**What this task involves**: Reproduce the part of the amdgpu patch below that runs from "Signed-off-by: André Almeida" to "insertions(+), 26 deletions(-)".

**Excerpted text**:
/---
Signed-off-by: André Almeida <andrealmeid@igalia.com>
---
v5: new patch, as requested by Shashank Sharma
---
drivers/gpu/drm/amd/amdgpu/amdgpu.h | 34 +++++++++++++--------
drivers/gpu/drm/amd/amdgpu/amdgpu_debugfs.c | 10 +++---
drivers/gpu/drm/amd/amdgpu/amdgpu_device.c | 16 +++++-----
3 files changed, 34 insertions(+), 26 deletions(-)
diff --git a/drivers/gpu/drm/amd/amdgpu/amdgpu.h b/drivers/gpu/drm/amd/amdgpu/amdgpu.h
index 0d560b713948..56d78ca6e917 100644
--- a/drivers/gpu/drm/amd/amdgpu/amdgpu.h
+++ b/drivers/gpu/drm/amd/amdgpu/amdgpu.h
@@ -781,6 +781,26 @@ struct amdgpu_mqd {
#define AMDGPU_PRODUCT_NAME_LEN 64
struct amdgpu_reset_domain;
+#ifdef CONFIG_DEV_COREDUMP
+struct amdgpu_coredump_info {
+ struct amdgpu_device *adev;
+ struct amdgpu_task_info reset_task_info;
+ struct timespec64 reset_time;
+ bool reset_vram_lost;
+};
+#endif
+
+struct amdgpu_reset_info {
+ /* reset dump register */
+ u32 *reset_dump_reg_list;
+ u32 *reset_dump_reg_value;
+ int num_regs;
+
+#ifdef CONFIG_DEV_COREDUMP
+ struct amdgpu_coredump_info *coredump_info;
+#endif
+};
+
/*
* Non-zero (true) if the GPU has VRAM. Zero (false) otherwise.
*/
@@ -1084,10 +1104,7 @@ struct amdgpu_device {
struct mutex benchmark_mutex;
- /* reset dump register */
- uint32_t *reset_dump_reg_list;
- uint32_t *reset_dump_reg_value;
- int num_regs;
+ struct amdgpu_reset_info reset_info;
bool scpm_enabled;
uint32_t scpm_status;
@@ -1100,15 +1117,6 @@ struct amdgpu_device {
uint32_t aid_mask;
};
-#ifdef CONFIG_DEV_COREDUMP
-struct amdgpu_coredump_info {
- struct amdgpu_device *adev;
- struct amdgpu_task_info reset_task_info;
- struct timespec64 reset_time;
- bool reset_vram_lost;
-};
-#endif
-
static inline struct amdgpu_device *drm_to_adev(struct drm_device *ddev)
{
return container_of(ddev, struct amdgpu_device, ddev);
diff --git a/drivers/gpu/drm/amd/amdgpu/amdgpu_debugfs.c b/drivers/gpu/drm/amd/amdgpu/amdgpu_debugfs.c
index a4faea4fa0b5..3136a0774dd9 100644
--- a/drivers/gpu/drm/amd/amdgpu/amdgpu_debugfs.c
+++ b/drivers/gpu/drm/amd/amdgpu/amdgpu_debugfs.c
@@ -2016,8 +2016,8 @@ static ssize_t amdgpu_reset_dump_register_list_read(struct file *f,
if (ret)
\---
**Dataset extract**:
/---
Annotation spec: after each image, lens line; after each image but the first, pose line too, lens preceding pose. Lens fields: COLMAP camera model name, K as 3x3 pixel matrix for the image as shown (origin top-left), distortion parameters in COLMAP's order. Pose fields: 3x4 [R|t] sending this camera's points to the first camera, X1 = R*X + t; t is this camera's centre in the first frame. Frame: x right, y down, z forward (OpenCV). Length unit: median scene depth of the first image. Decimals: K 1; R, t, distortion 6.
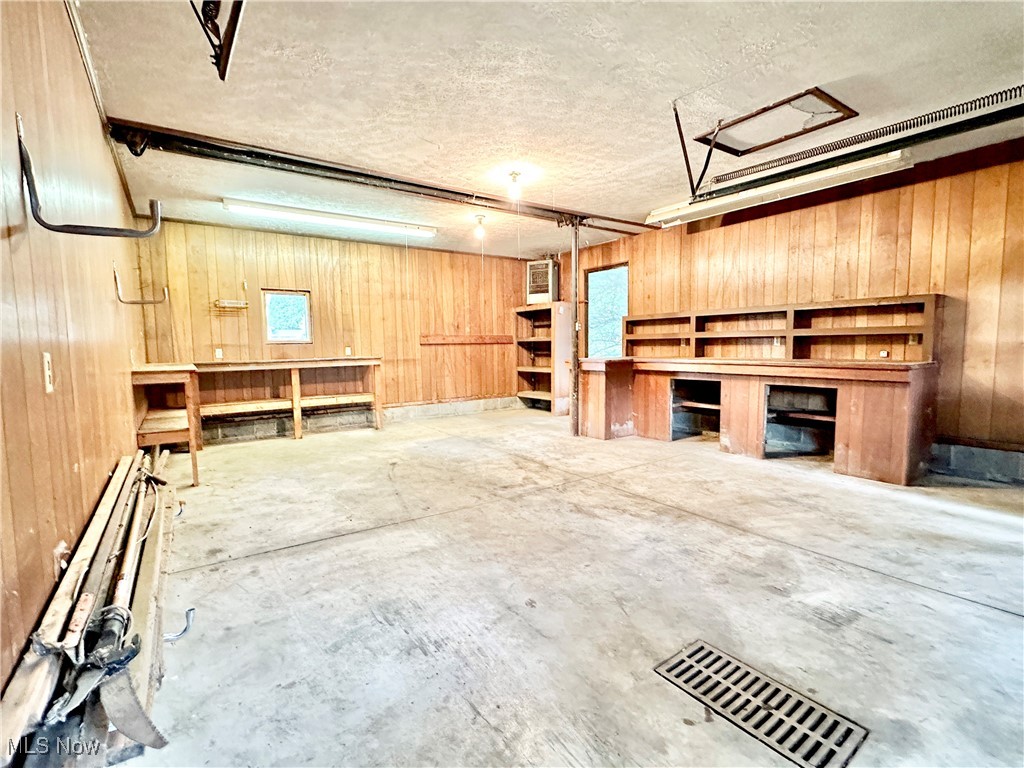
\---
**Response below**:
Signed-off-by: André Almeida <andrealmeid@igalia.com>
---
v5: new patch, as requested by Shashank Sharma
---
drivers/gpu/drm/amd/amdgpu/amdgpu.h | 34 +++++++++++++--------
drivers/gpu/drm/amd/amdgpu/amdgpu_debugfs.c | 10 +++---
drivers/gpu/drm/amd/amdgpu/amdgpu_device.c | 16 +++++-----
3 files changed, 34 insertions(+), 26 deletions(-)